§ **Work instruction**:
Although the entries contain pictures, write out only their text, exactly as it stands.

§ **Given data**:
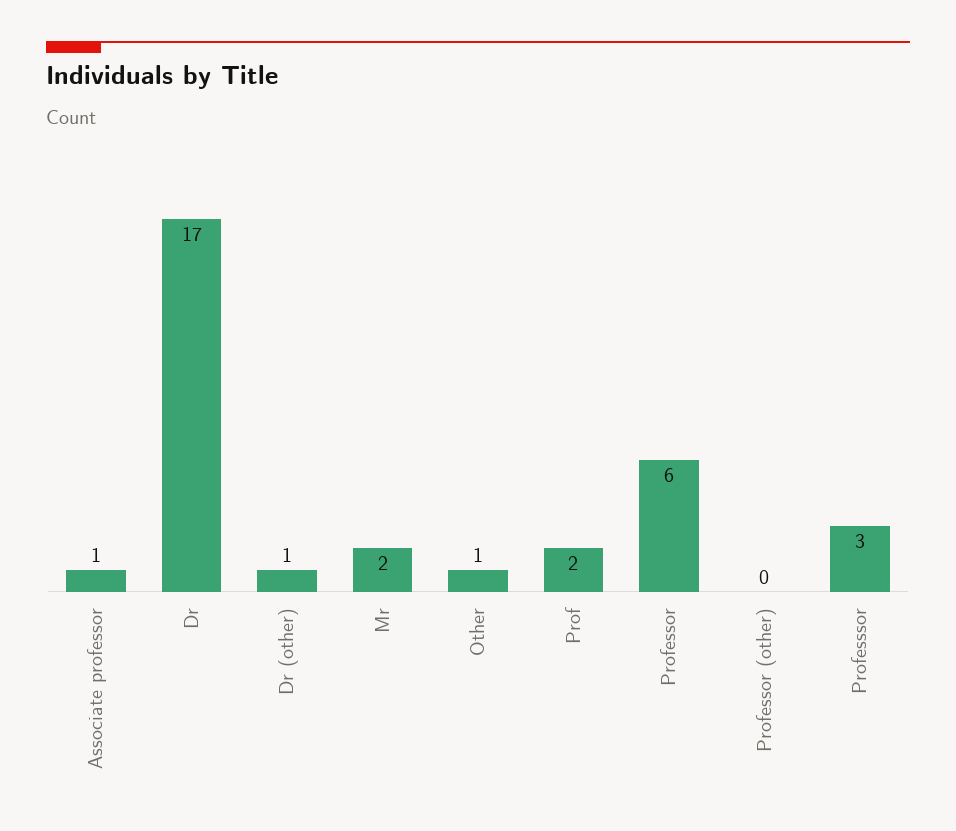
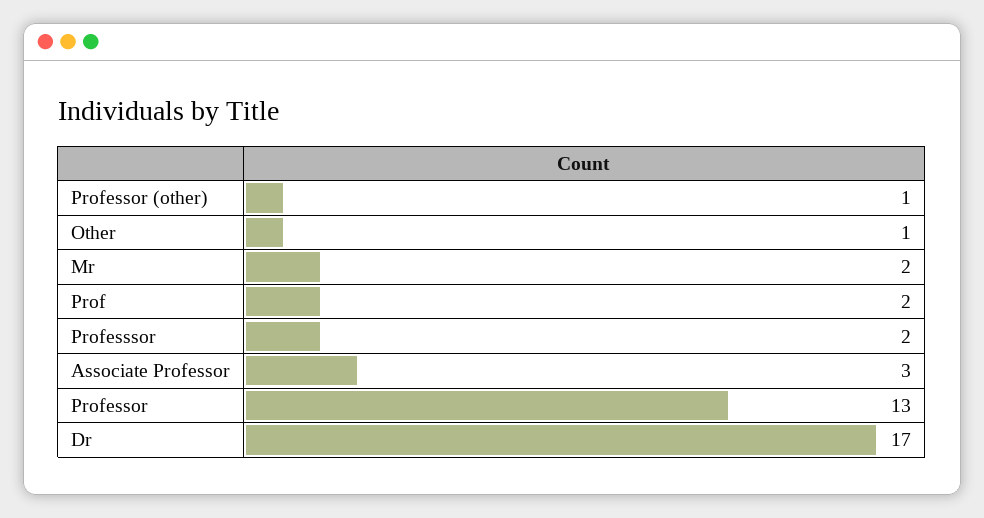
Associate professor: 1 -> 3
Dr (other): 1 -> none
Professor: 6 -> 13
Professor (other): 0 -> 1
Professsor: 3 -> 2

§ **Your solution**:
Associate professor: 1 -> 3
Dr (other): 1 -> none
Professor: 6 -> 13
Professor (other): 0 -> 1
Professsor: 3 -> 2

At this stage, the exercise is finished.